ECLI:NL:RBDHA:2022:10571

Rechtbank Den Haag

Datum uitspraak
21 februari 2022
Publicatiedatum
14 oktober 2022
Zaaknummer
NL21.15815
Instantie
Rechtbank Den Haag
Type
Uitspraak
Rechtsgebied
Bestuursrecht; Vreemdelingenrecht
Procedures
  • Eerste aanleg - enkelvoudig
Rechters
Vindplaatsen
  • Rechtspraak.nl
AI samenvatting door LexboostAutomatisch gegenereerd

Afwijzing verzoek voorlopige voorziening in vreemdelingenzaak met betrekking tot verblijfsvergunning voor zelfstandige

In deze zaak heeft de voorzieningenrechter van de Rechtbank Den Haag op 21 februari 2022 uitspraak gedaan in een verzoek om voorlopige voorziening. De zaak betreft een verzoeker, geboren in 1966, die een verblijfsvergunning regulier voor bepaalde tijd heeft aangevraagd met het doel om als zelfstandige te werken. Het primaire besluit van de Staatssecretaris van Justitie en Veiligheid, gedateerd 22 februari 2021, wees deze aanvraag af. Het bezwaar van de verzoeker tegen dit besluit werd in het bestreden besluit van 17 september 2021 ongegrond verklaard. Hierop heeft de verzoeker beroep ingesteld bij de rechtbank.

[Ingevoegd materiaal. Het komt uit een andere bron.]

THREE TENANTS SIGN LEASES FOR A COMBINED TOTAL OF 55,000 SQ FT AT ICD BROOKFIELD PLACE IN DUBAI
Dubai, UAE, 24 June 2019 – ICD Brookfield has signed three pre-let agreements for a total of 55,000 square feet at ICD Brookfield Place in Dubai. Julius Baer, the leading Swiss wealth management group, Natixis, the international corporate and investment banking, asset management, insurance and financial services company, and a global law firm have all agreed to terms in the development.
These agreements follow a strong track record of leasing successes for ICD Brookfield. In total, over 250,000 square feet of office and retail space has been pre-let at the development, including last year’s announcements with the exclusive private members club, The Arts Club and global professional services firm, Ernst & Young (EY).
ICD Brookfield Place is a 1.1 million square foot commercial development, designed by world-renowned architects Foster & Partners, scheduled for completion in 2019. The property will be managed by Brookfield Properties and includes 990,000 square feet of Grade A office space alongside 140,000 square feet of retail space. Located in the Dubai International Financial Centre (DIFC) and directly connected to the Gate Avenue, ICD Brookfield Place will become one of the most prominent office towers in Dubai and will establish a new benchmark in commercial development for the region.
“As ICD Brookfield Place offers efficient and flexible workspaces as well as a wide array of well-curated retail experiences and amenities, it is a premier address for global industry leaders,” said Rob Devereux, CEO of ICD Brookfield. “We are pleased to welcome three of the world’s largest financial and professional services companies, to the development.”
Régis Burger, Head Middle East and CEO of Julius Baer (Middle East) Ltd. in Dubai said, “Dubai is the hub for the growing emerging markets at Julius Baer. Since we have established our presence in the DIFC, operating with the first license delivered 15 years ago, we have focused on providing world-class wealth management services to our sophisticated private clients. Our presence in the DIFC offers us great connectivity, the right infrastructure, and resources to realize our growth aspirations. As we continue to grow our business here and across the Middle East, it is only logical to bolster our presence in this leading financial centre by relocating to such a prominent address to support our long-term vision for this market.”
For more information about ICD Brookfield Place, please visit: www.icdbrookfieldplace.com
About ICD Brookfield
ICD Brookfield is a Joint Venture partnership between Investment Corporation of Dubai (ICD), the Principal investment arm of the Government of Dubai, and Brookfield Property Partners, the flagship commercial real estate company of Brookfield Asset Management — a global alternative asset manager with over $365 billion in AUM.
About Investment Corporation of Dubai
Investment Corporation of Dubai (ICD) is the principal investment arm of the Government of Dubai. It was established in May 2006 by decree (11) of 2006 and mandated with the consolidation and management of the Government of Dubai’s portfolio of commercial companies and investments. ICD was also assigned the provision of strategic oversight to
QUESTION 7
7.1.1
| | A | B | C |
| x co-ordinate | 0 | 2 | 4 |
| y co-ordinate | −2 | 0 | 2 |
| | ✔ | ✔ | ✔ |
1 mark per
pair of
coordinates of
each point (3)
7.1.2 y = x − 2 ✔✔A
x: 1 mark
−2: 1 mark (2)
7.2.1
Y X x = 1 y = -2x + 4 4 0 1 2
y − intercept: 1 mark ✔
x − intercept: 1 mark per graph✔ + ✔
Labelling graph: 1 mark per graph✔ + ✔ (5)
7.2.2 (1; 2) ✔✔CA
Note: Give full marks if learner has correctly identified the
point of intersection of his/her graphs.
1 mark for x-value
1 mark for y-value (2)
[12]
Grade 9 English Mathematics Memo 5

De rechtbank heeft de zaak, samen met een andere zaak (NL21.15814), op 21 december 2021 behandeld. De verzoeker was aanwezig, bijgestaan door zijn gemachtigde, terwijl de verweerder, de Staatssecretaris, niet verscheen. In de uitspraak van dezelfde datum in de andere zaak werd het beroep ongegrond verklaard, waardoor de voorzieningenrechter oordeelde dat een voorlopige voorziening niet meer nodig was. Om deze reden werd het verzoek om voorlopige voorziening afgewezen. Tevens werd er geen aanleiding gezien voor een proceskostenveroordeling.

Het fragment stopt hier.